Placée sous le thème « L’étudiant nigérien à l’extérieur au cœur de l’intégration régionale », cette édition a eu pour moment central la conférence inaugurale de Djafarou Mohamed Sinaïssiré, écrivain, ancien cadre de l’association et agro-économiste.
Dans une intervention à la fois académique et personnelle, Djafarou Mohamed Sinaïssiré s’est défini comme « produit de cette intégration ». Né d’un père béninois et d’une mère nigérienne, il a affirmé que le dialogue entre les deux pays traverse son parcours. Citant Amadou Hampâté Bâ, « Le métissage est un enrichissement mutuel, une passerelle jetée entre les cultures », il a présenté l’étudiant nigérien au Bénin comme un véritable pont entre deux peuples.

Il a ensuite montré que la mobilité étudiante ne se limite pas aux salles de cours. Elle favorise l’harmonisation des systèmes d’enseignement, la reconnaissance des diplômes et la recherche sur des défis concrets de la région : gestion transfrontalière des ressources, logistique, adaptation au changement climatique et prévention de l’extrémisme. En référence à António Guterres, il a rappelé que la stabilité de l’espace CEDEAO passe aussi par l’éducation et les opportunités offertes à la jeunesse.
Sur le plan économique, Djafarou Mohamed Sinaïssiré a mis en avant l’étudiant formé entre le Niger et le Bénin comme un acteur de l’entrepreneuriat transfrontalier. Maîtrisant les réalités des deux pays, il peut réduire les obstacles aux échanges et créer de la valeur dans l’agriculture, la logistique et le numérique. Pour valoriser ce potentiel, il a plaidé pour la simplification de l’authentification des diplômes, le renforcement des bourses de mobilité, le rapprochement entre associations étudiantes et monde économique, et le soutien à la recherche sur la sécurité régionale.
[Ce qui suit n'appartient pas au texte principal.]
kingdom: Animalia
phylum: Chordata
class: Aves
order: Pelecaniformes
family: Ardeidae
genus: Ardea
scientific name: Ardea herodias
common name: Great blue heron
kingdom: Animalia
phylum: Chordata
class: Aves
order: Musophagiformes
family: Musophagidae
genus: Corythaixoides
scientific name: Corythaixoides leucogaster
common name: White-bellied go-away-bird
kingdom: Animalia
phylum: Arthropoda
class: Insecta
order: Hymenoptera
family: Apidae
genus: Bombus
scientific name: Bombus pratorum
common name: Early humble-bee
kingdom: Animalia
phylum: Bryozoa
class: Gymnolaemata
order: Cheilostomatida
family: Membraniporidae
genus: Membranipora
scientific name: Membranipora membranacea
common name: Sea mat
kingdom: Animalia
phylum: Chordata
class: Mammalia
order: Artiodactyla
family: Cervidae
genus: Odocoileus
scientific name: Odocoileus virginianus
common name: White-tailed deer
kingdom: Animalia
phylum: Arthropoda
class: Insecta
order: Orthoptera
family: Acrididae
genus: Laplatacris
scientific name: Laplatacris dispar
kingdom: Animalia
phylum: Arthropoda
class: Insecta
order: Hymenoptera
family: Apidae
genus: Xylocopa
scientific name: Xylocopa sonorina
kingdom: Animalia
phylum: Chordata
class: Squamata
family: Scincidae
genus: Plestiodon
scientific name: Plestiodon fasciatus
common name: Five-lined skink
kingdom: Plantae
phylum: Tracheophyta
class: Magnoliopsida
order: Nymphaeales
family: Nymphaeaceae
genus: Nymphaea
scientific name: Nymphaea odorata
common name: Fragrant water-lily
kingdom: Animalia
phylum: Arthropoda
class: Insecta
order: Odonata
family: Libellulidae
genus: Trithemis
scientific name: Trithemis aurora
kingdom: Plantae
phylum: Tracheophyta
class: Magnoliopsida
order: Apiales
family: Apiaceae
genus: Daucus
En citant Nelson Mandela, « L’éducation est l’arme la plus puissante qu’on puisse utiliser pour changer le monde », il a conclu par un appel à l’engagement : l’intégration se construit chaque jour à travers le parcours de ces étudiants, porteurs d’une Afrique unie et résiliente.
La 2ème édition confirme ainsi que la science, la culture et le sport peuvent fonder une intégration régionale portée par la jeunesse.